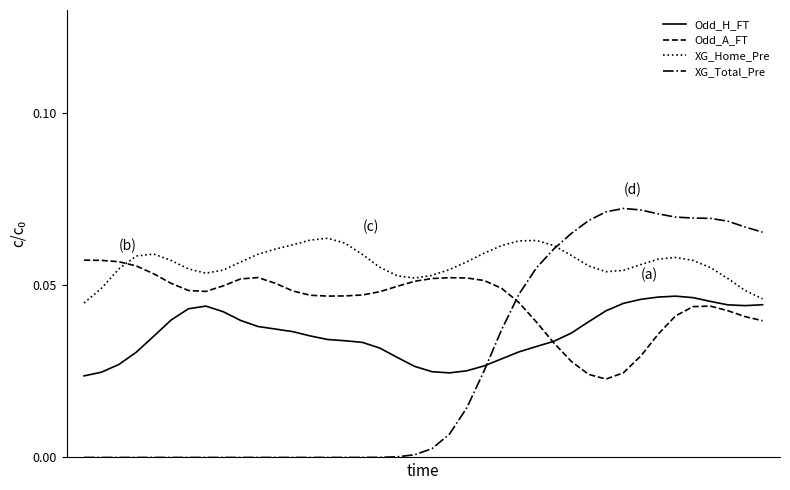

Which series has the largest range (max minus min)?

XG_Total_Pre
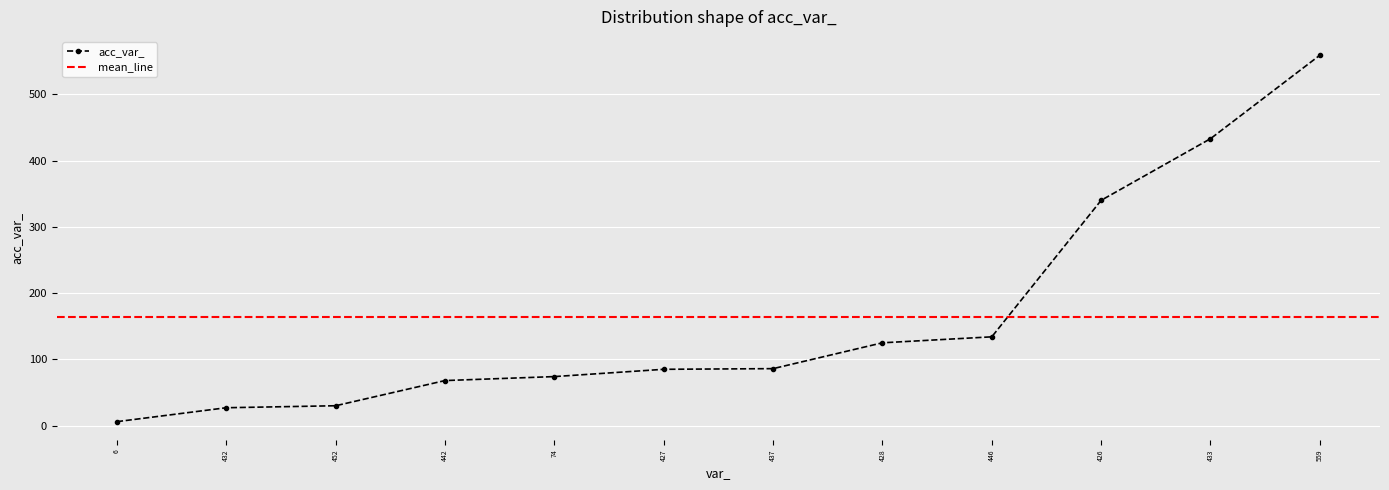

At which label is acc_var_ closest to 282?

426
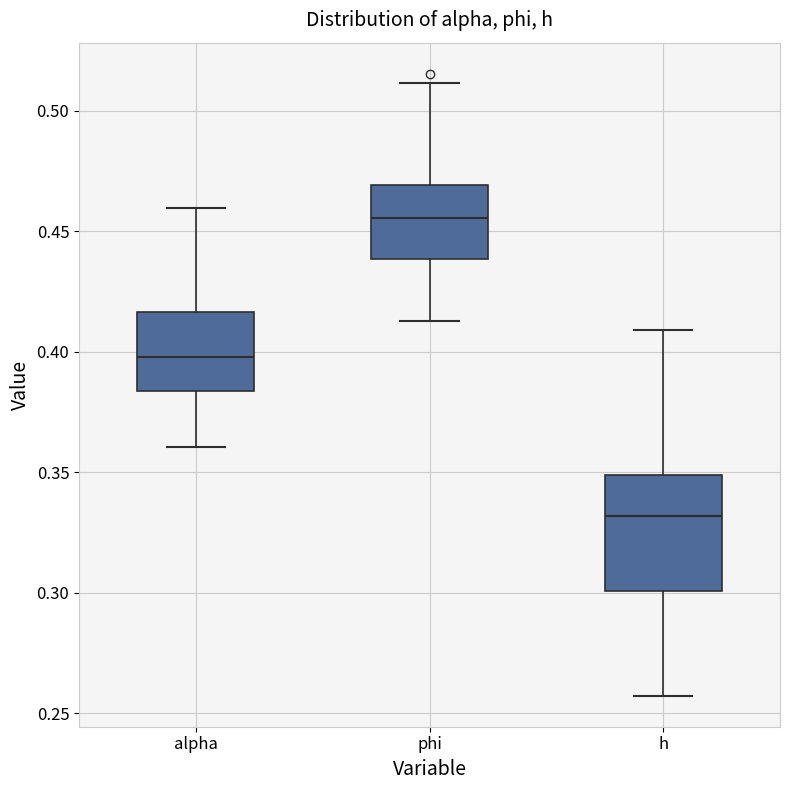

Which box is the tallest, from its lower edge to its upper edge?

h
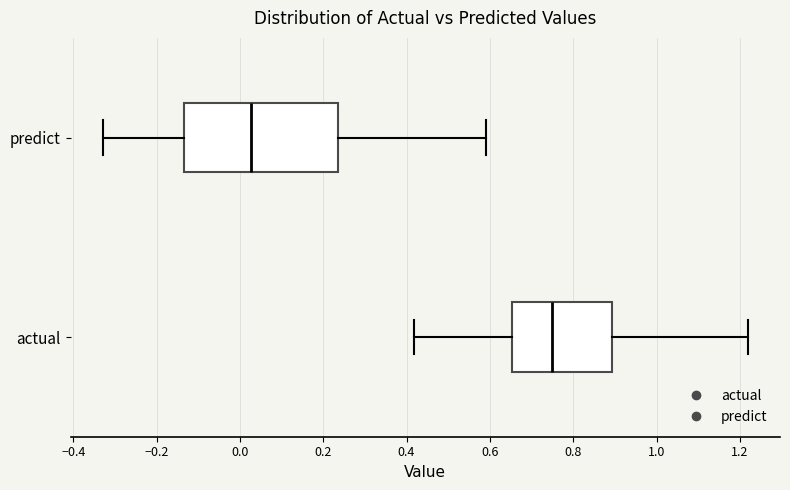

Reading bottom to top, read every box against the x-axis: the position of its median line, the range the box covers, and the ends of its whiskers. The values are not printed on the chart, so give them approximately, as read against the axis.

actual: median 0.74, box 0.66 to 0.90, whiskers 0.42 to 1.22
predict: median 0.02, box -0.14 to 0.24, whiskers -0.32 to 0.60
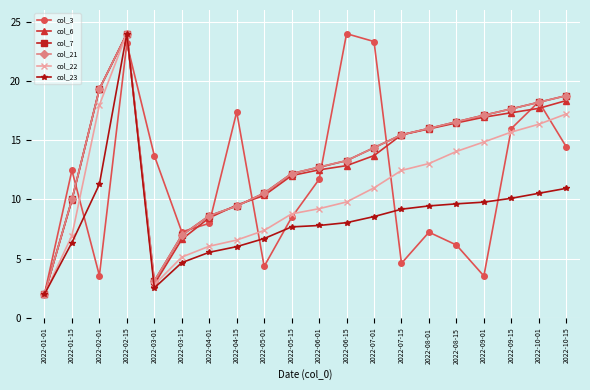

Where does the col_23 series first go above 8?

2022-02-01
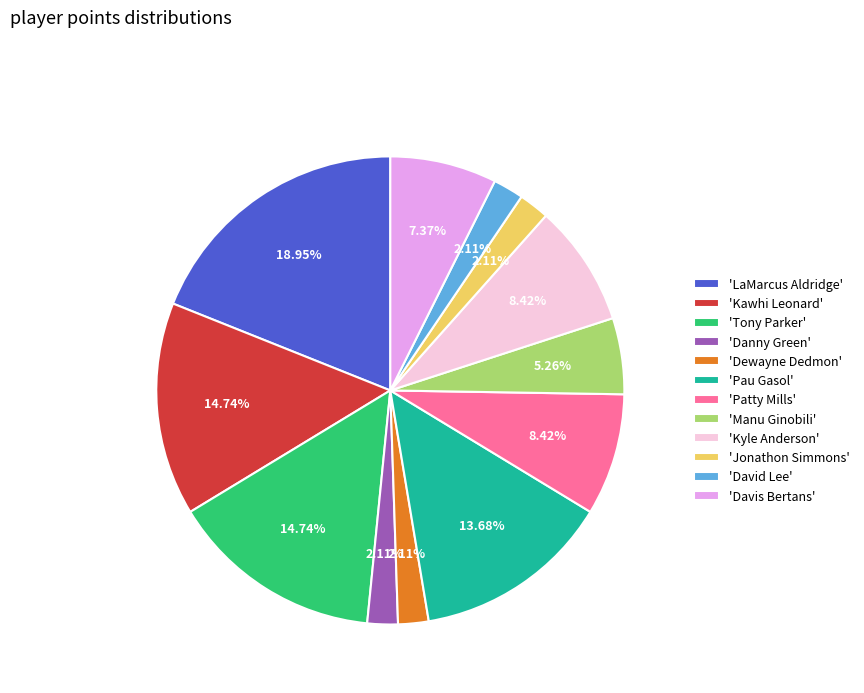

Which has a higher value, 'Manu Ginobili' or 'Danny Green'?

'Manu Ginobili'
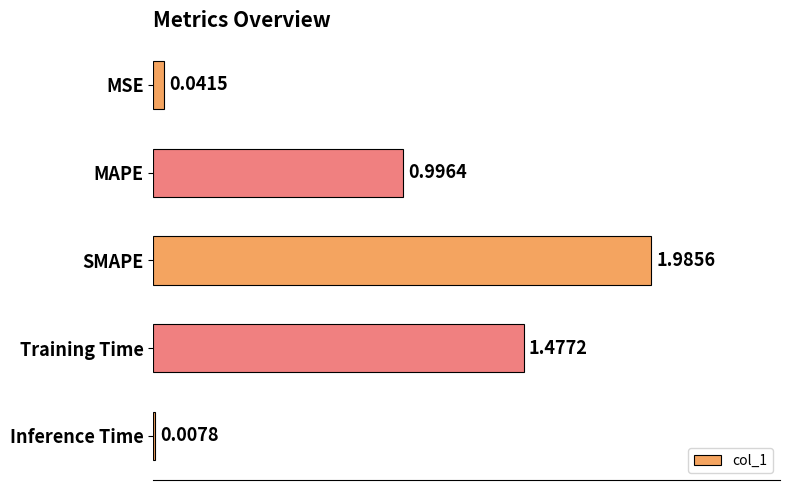

What is the change in value from MSE to Training Time?

+1.4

*Problem details:* Please quote the entries above word for word, from the line containing "Which has a" up to and including the last line of the entries, and leave the pictures out of your answer.

*Exercise result:*
Which has a higher value, 'Manu Ginobili' or 'Danny Green'?

'Manu Ginobili'

What is the change in value from MSE to Training Time?

+1.4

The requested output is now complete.